- Full name: Dunoon Camanachd
- Gaelic name: Comann Camanachd Dhùn Omhain
- Nickname: The Dùnachs
- Founded: 2015
- Ground: Dunoon Stadium
| Home | Away |

= Dunoon Camanachd =

Dunoon Camanachd is a shinty club, from Dunoon, Scotland. The team competed from 2016 to 2017 in South Division Two but its senior side went into abeyance in 2018.

==History==

Whilst the Cowal peninsula, especially Tighnabruaich, is one of the strongholds of the sport, the town of Dunoon has historically not had a senior men's team of its own. The town is, however, the home of Cowal and Bute Camanachd ladies team, Dunoon & District Junior Shinty club and the Dunoon Grammar School team.

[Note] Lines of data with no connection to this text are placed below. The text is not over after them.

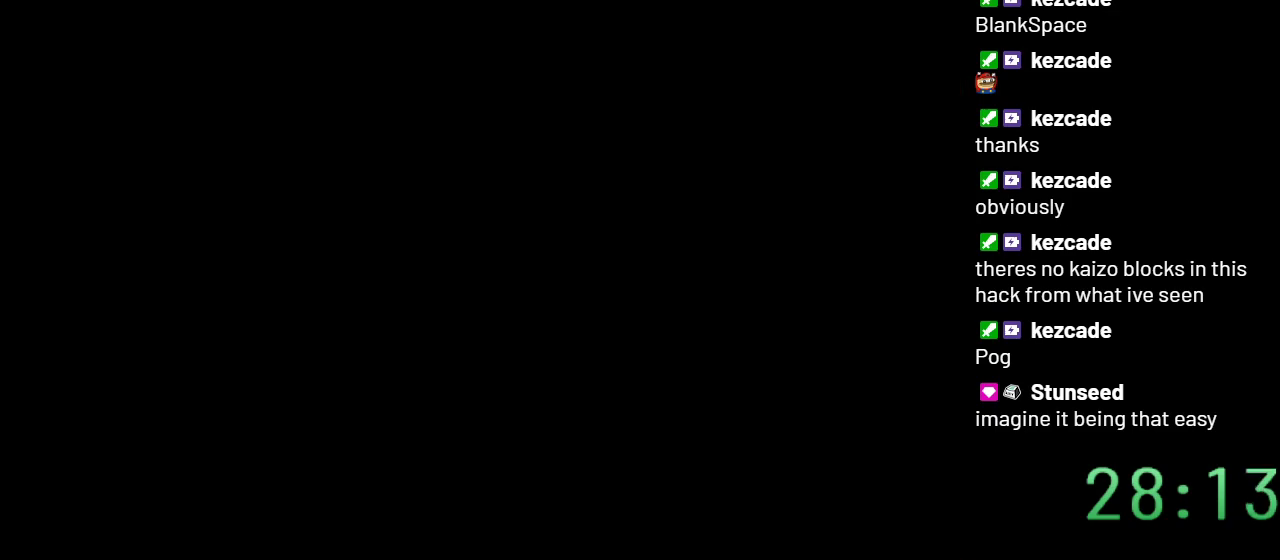
{"buttons": ["Y"], "events": []}
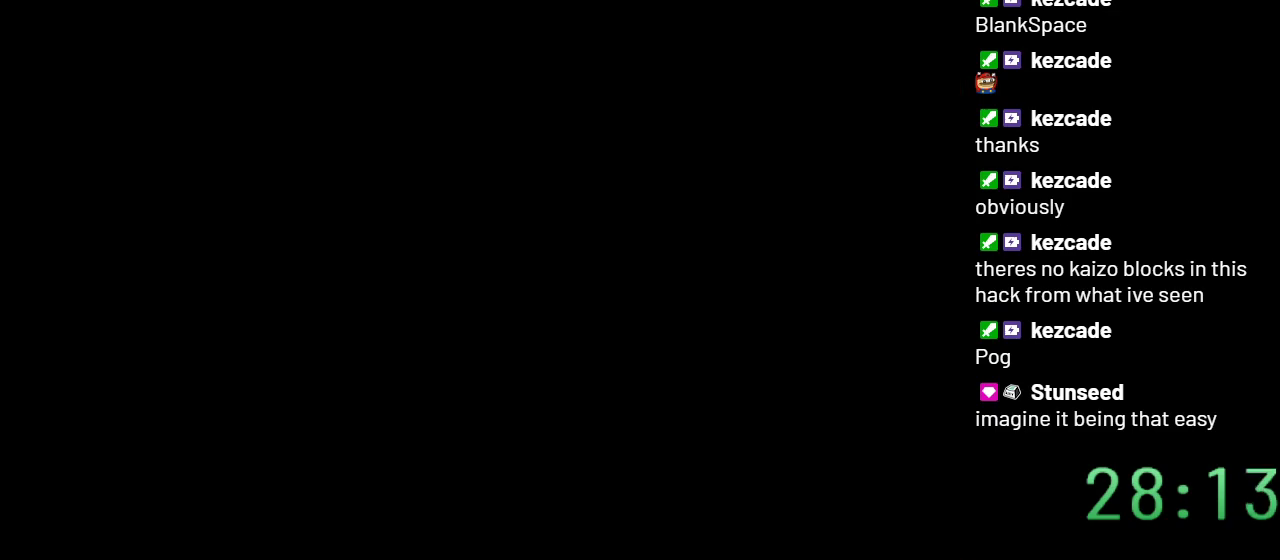
{"buttons": ["Y", "DPAD_RIGHT"], "events": [[417, "DPAD_RIGHT", "down"]]}
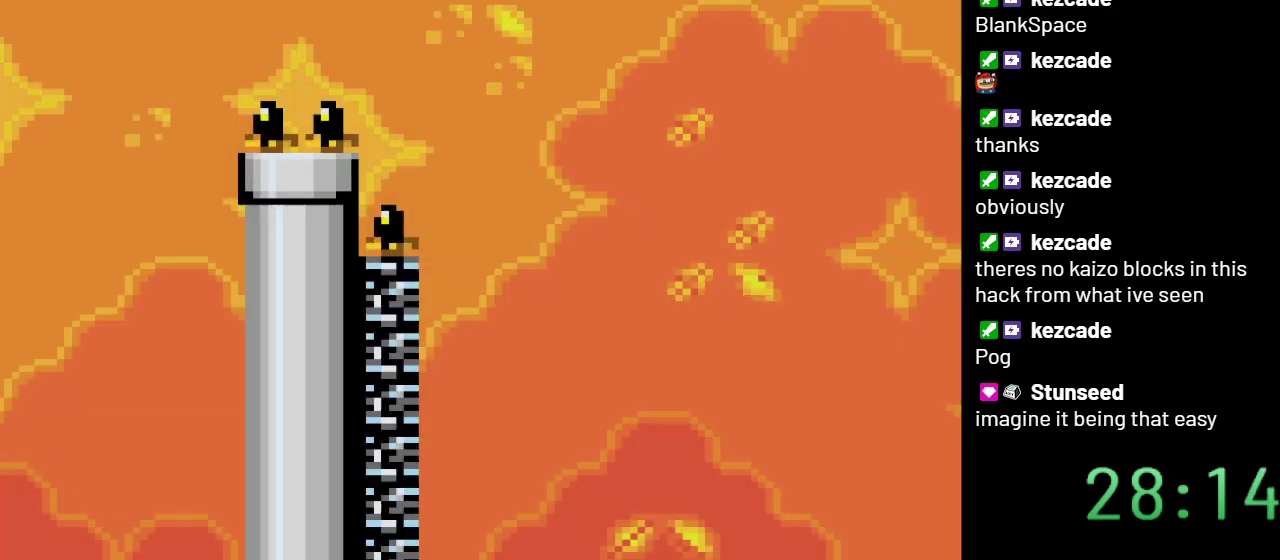
{"buttons": ["B", "Y", "DPAD_LEFT"], "events": [[250, "B", "down"], [417, "DPAD_RIGHT", "up"], [500, "DPAD_LEFT", "down"]]}
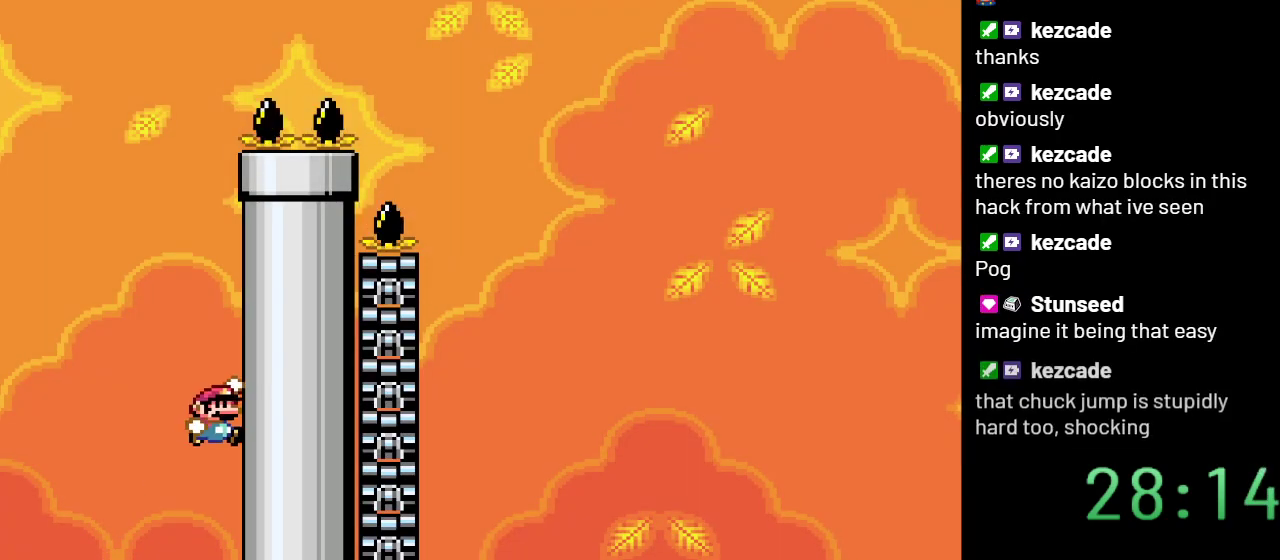
{"buttons": ["B", "Y"], "events": [[483, "DPAD_LEFT", "up"]]}
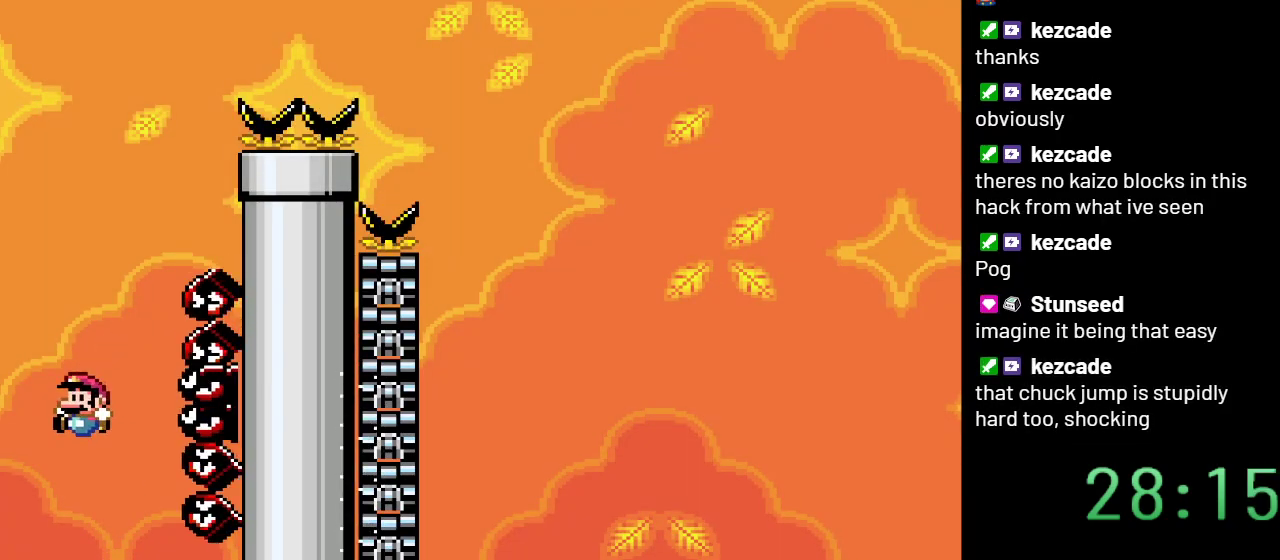
{"buttons": ["Y", "DPAD_RIGHT"], "events": [[33, "B", "up"], [33, "DPAD_RIGHT", "down"]]}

In addition, Dunoon Stadium used to host the Cowal Gathering Shinty Sixes competition before this was put into abeyance, and in 2006 hosted the Final of the Camanachd Cup, shinty's premier event. It was overlooked for the 2015 Final in favour of Oban.

==Formation==

Keen to give the town a team of its own, a small group of local players established Dunoon Camanachd in January 2015. Drawing on local players who had fallen out of the game, and the committed Dunoon diaspora, the team enjoyed instant success in its first ever outing, winning Edinburgh University Shinty Club's Dropkick Murphy Sixes in March 2015. Next up was the St Andrew's University Shinty Club's annual six-a-side tournament in May 2015, where the Dùnachs reached the semi-finals before losing out to eventual winners Aberdour Shinty Club.

The next step for the fledgling club was to play a full 12-a-side match. Glenorchy Camanachd provided the opposition for the historic occasion at Dunoon Stadium on Sunday 24 May 2015, as Dunoon Camanachd played its first ever full match. The game ended in a fine 2–1 victory for Dunoon, with Robert Flint scoring the club's first ever goals.

Further friendlies followed throughout the summer of 2015, against Glasgow Mid Argyll Shinty Club, the English Shinty Association and Glenorchy again.

The club decided to build on its 2015 successes by seeking entry to the Camanachd Association's league structure, and began competing in South Division 2 in the 2016 season. The club finished bottom of the table with 4 points in their first full season.

However, the club made the decision to pull out of senior shinty for the 2018 season and remains in abeyance at this level.